Westworld could easily fall into the same patterns that people criticized Game Of Thrones for, and it's possible that some fans already see Dolores' implied rape as doing so. However, actor Wood wants fans to consider the context before accusing Westworld of handling rape in the wrong way. Westworld may have a very legitimate reason to include a rape scene even (or, perhaps, especially) if it makes viewers uncomfortable. The show is, at its core, about a human desire for depraved behavior. Technically (as far as viewers are aware, anyway) the robots who exist in Westworld don't have the same range of "real" emotion that human beings do — therefore, the people who vacation in Westworld believe they're not really hurting anyone. The disturbing question Westworld asks is why this violence appeals in the first place. Can fictional violence be dangerous in its own way, despite minimal "real" consequences? Is a man who rapes an android a monster because the android's struggle appeals to him, or is that act of violence not quite real because she isn't "real" herself? The fact that Westworld is making fans ask any of these questions suggests that there is, perhaps, a purpose to its depiction of violence.

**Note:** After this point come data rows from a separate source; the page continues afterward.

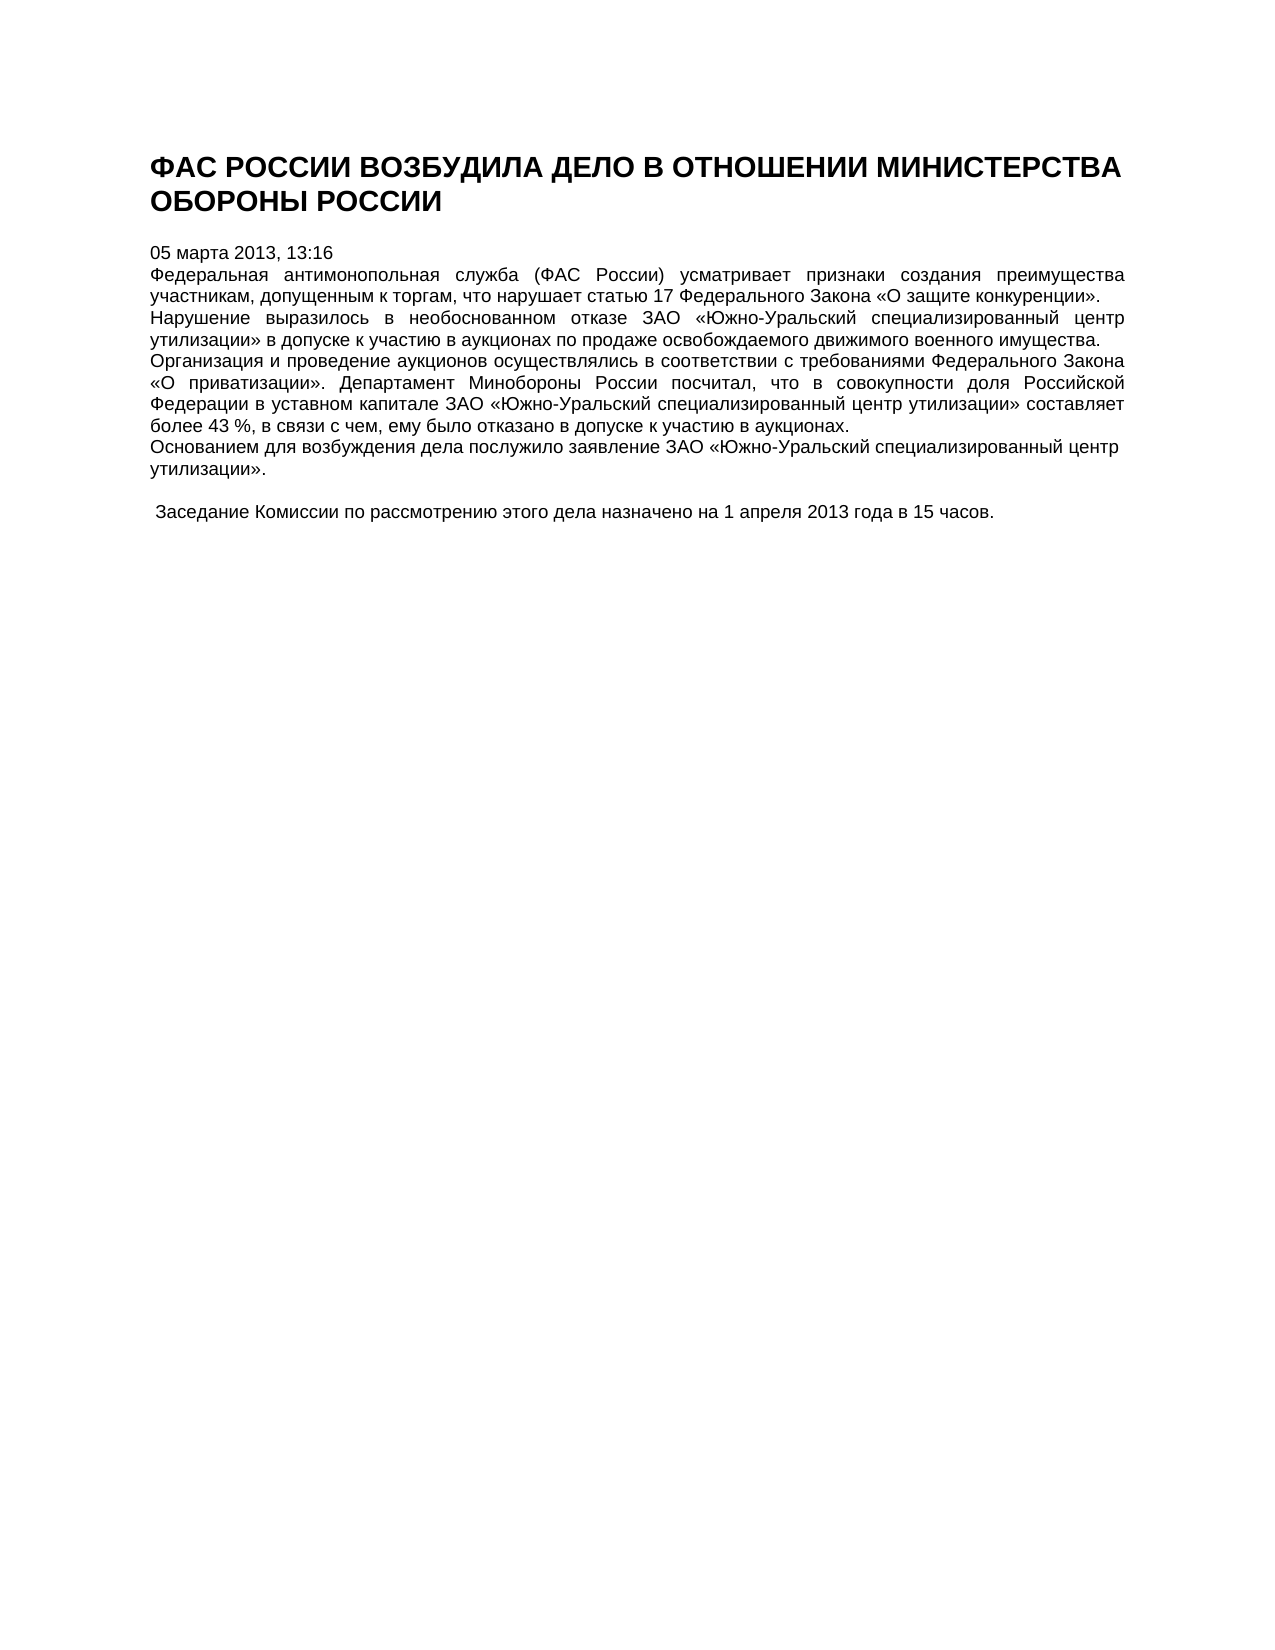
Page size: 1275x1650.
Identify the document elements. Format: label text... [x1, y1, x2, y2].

text Организация и проведение аукционов осуществлялись в соответствии с требованиями Федерального Закона «О приватизации». Департамент Минобороны России посчитал, что в совокупности доля Российской Федерации в уставном капитале ЗАО «Южно-Уральский специализированный центр утилизации» составляет более 43 %, в связи с чем, ему было отказано в допуске к участию в аукционах. [150, 350, 1125, 436]
text Основанием для возбуждения дела послужило заявление ЗАО «Южно-Уральский специализированный центр утилизации». Заседание Комиссии по рассмотрению этого дела назначено на 1 апреля 2013 года в 15 часов. [150, 501, 1125, 522]
text Федеральная антимонопольная служба (ФАС России) усматривает признаки создания преимущества участникам, допущенным к торгам, что нарушает статью 17 Федерального Закона «О защите конкуренции». [150, 264, 1125, 307]
text 05 марта 2013, 13:16 [150, 242, 1125, 264]
text Нарушение выразилось в необоснованном отказе ЗАО «Южно-Уральский специализированный центр утилизации» в допуске к участию в аукционах по продаже освобождаемого движимого военного имущества. [150, 307, 1125, 350]
subtitle ФАС России возбудила дело в отношении Министерства обороны России [150, 150, 1125, 217]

That doesn't mean that Westworld should have a free pass at showing sexual violence, of course, but it seems that the show understands that it has to be careful in how it presents sexual violence as opposed to the gunslinging also evident in this world. Unlike scenes on Game Of Thrones that show rape as it takes place, viewers didn't see anything outside of Dolores being dragged off in that pilot episode. There's nothing sexualized about Dolores' apparent rape: instead, it's about the man exerting power over her. That's one distinction that Westworld can boast from GoT, and I think it's an important one. The rape in Westworld doesn't play like a sex scene; it plays like the act of horrific violence that it is.

We'll have to wait and see more episodes to determine whether Westworld will truly flip these tired tropes on its head, as Wood promises, but it's certainly worth finding out.